All’inizio della ‘quarantena’ -spiega Deborah Iurato- non avevo una gran voglia di fare. Ero molto triste per il fatto di non poter suonare dal vivo, non poter fare concerti e abbracciare coloro che ti vengono a sentire. Poi, piano piano, sono riuscita a focalizzarmi su me stessa ed è proprio durante questa fase che ho cominciato a scrivere, a scoprire questa mia vena cantautorale. Man mano che passavano le giornate era come se stessi componendo un puzzle su me stessa, un qualcosa di personale e molto intimo. Mi era venuta voglia di scrivere qualcosa che mi appartenesse. Non rinnego nulla del mio passato -aggiunge- ma da adesso ha inizio per me un nuovo percorso artistico”.

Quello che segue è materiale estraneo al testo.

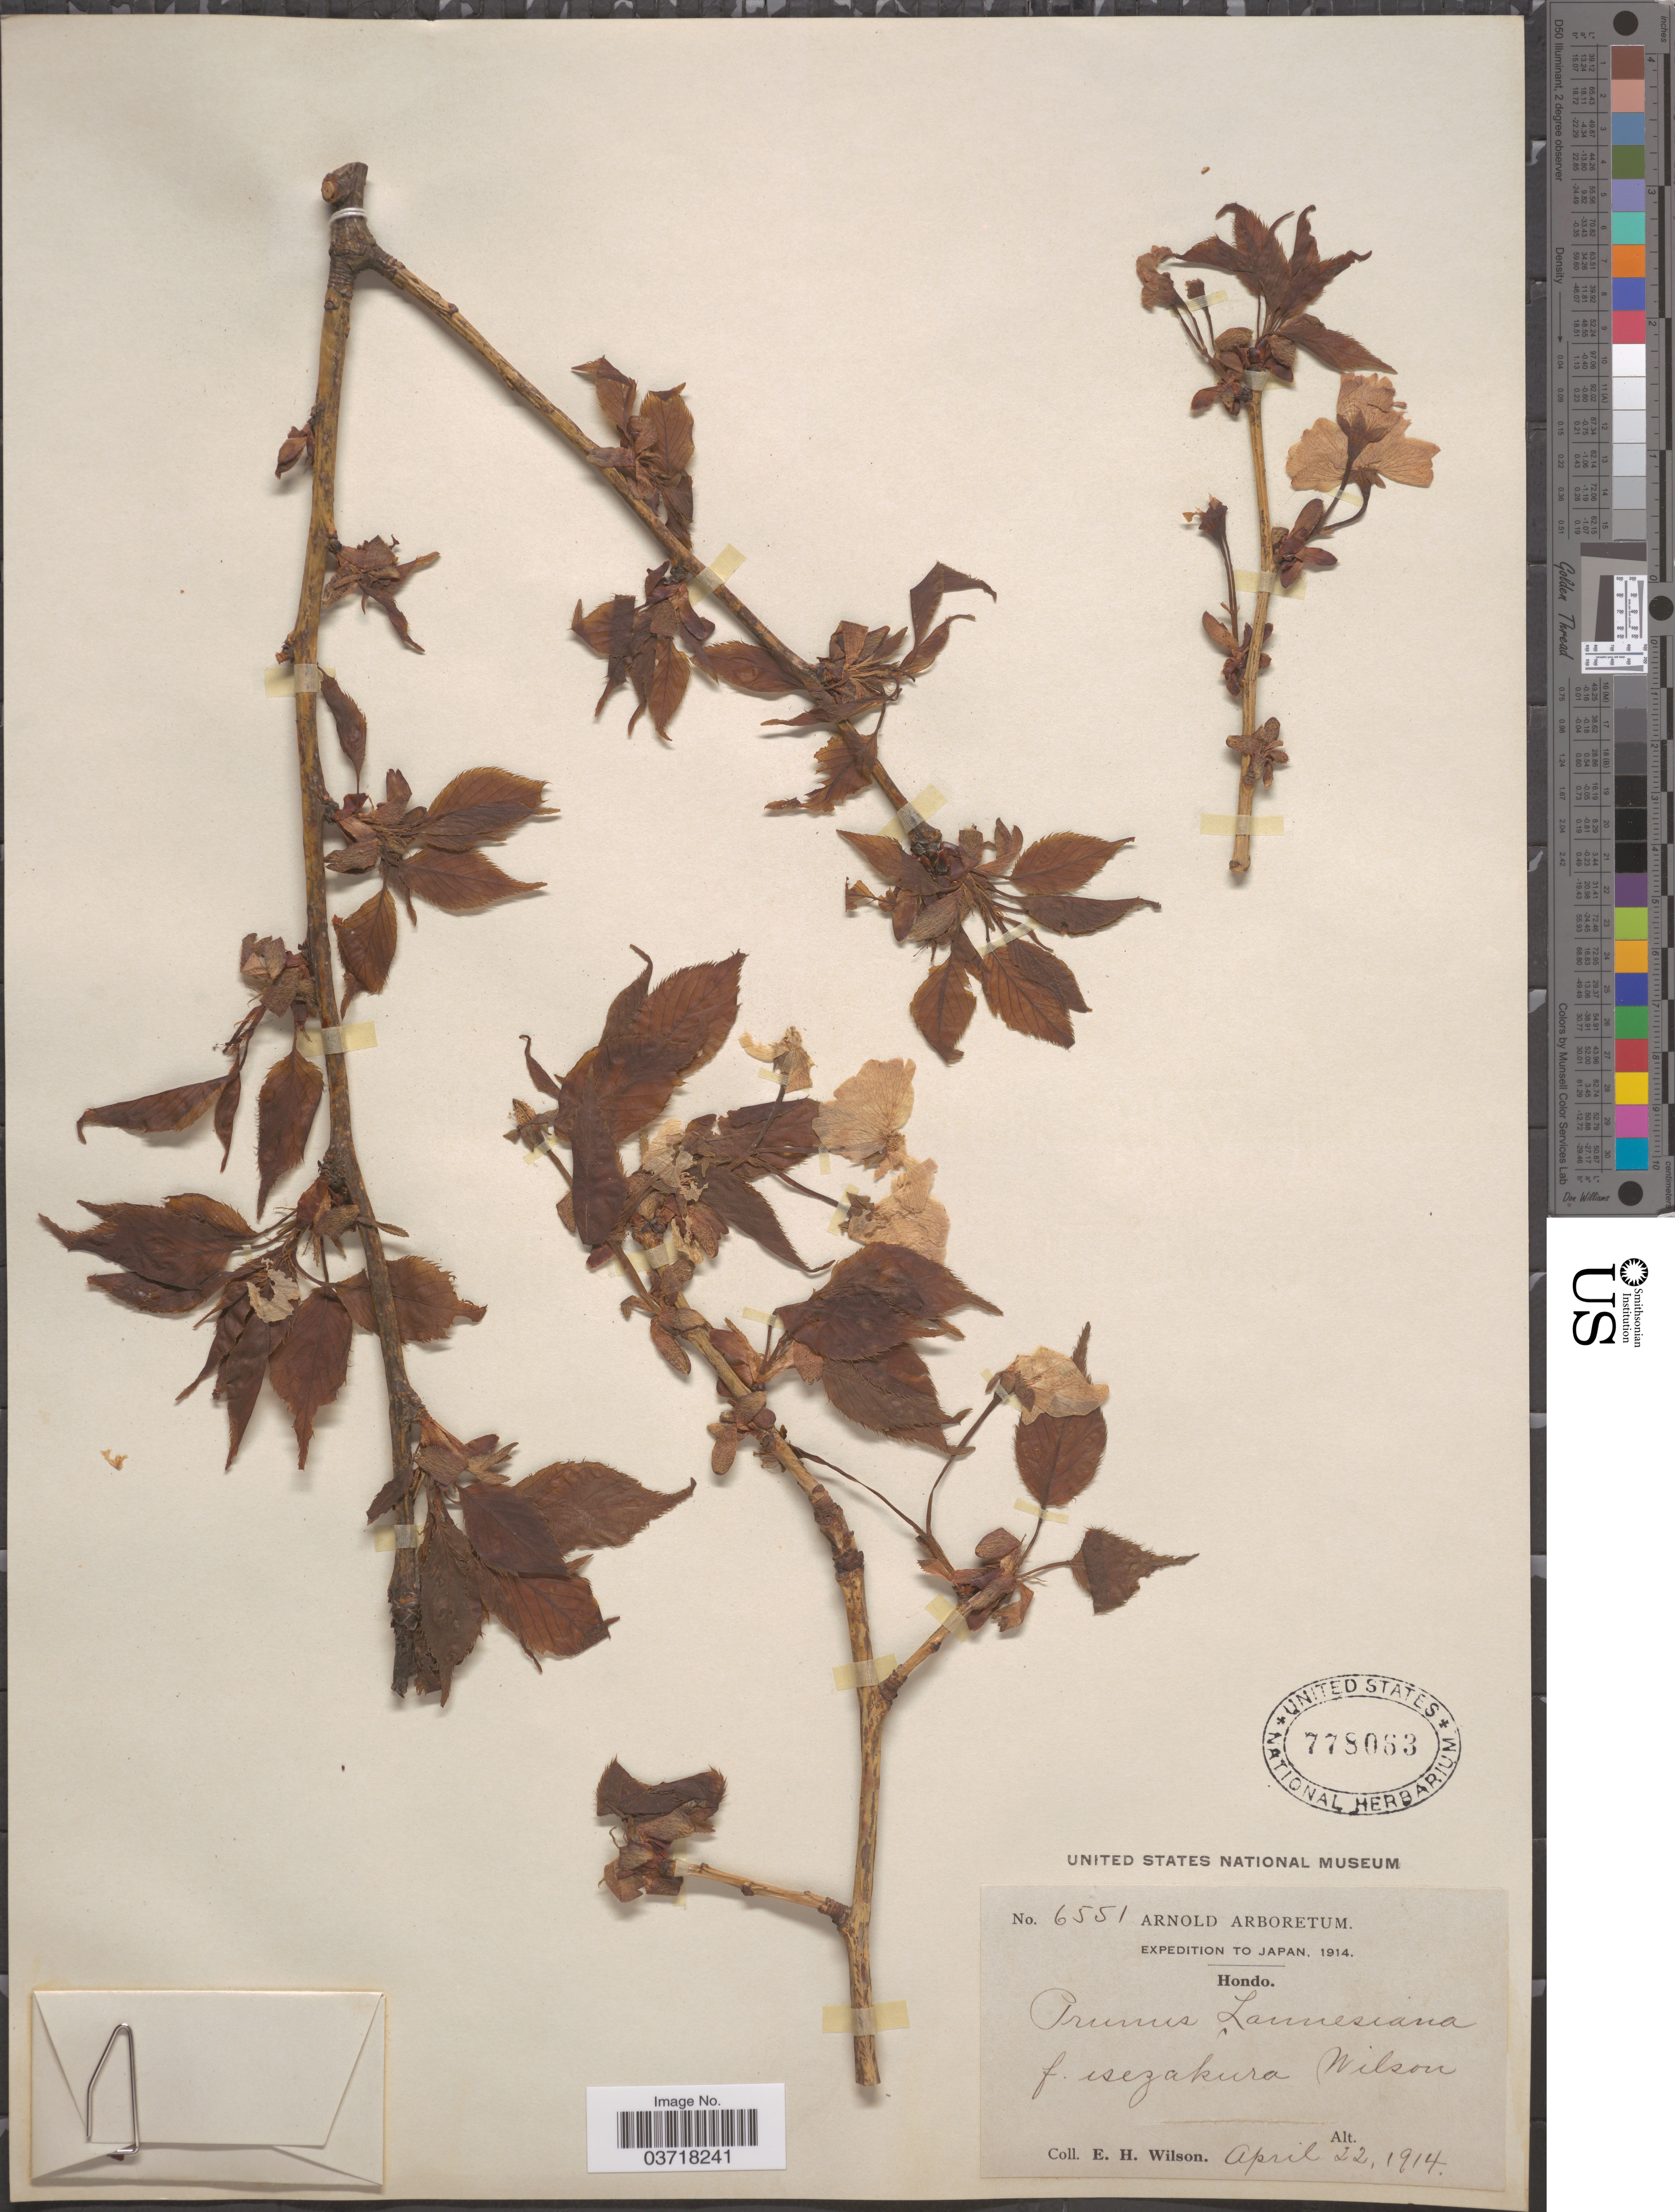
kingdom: Plantae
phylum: Tracheophyta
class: Magnoliopsida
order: Rosales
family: Rosaceae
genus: Prunus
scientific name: Prunus serrulata f. isezakura Wilson ined.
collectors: E. Wilson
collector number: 6551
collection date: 1914-04-22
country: Japan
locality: Hondo.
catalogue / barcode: US 778063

E per quanto riguarda il passato, Deborah Iurato ricorda con piacere la vittoria alla tredicesima edizione di ‘Amici’, nel 2014: “un’esperienza -sottolinea- straordinaria, che porterò sempre nel cuore e che ha fatto sì che quella che era la mia passione sin da bambina diventasse per me un lavoro”. Lavoro che l’ha portata in pochi anni alla pubblicazione di due album e alla preparazipone di un terzo”che sto realizzando passo dopo passo” e che potrebbe uscire entro fine anno, sperando sempre di poter, quanto prima,” tornare a suonare dal vivo”.

“Sicuramente -osserva- non è un periodo facile anzi, direi che è un periodo assurdo. Non poter fare i live mi mette addosso molta malinconia. Noi artisti abbiamo bisogno della adrenalina che ti trasmette il pubblico quando suoni dal vivo, abbiamo bisogno di quelle emozioni. Per fortuna, durante il lokdown abbiamo potuto essere presenti tramite i social, ma non è la stessa cosa. I social, nonostante tutto, ci hanno aiutato a stare vicini alle persone, ai nostri fan e la cosa che ci ha accomunato durante questi lunghi mesi di isolamento è stata proprio la musica. Non sarei capace -conclude- di immaginare un altro periodo così lungo senza la musica”.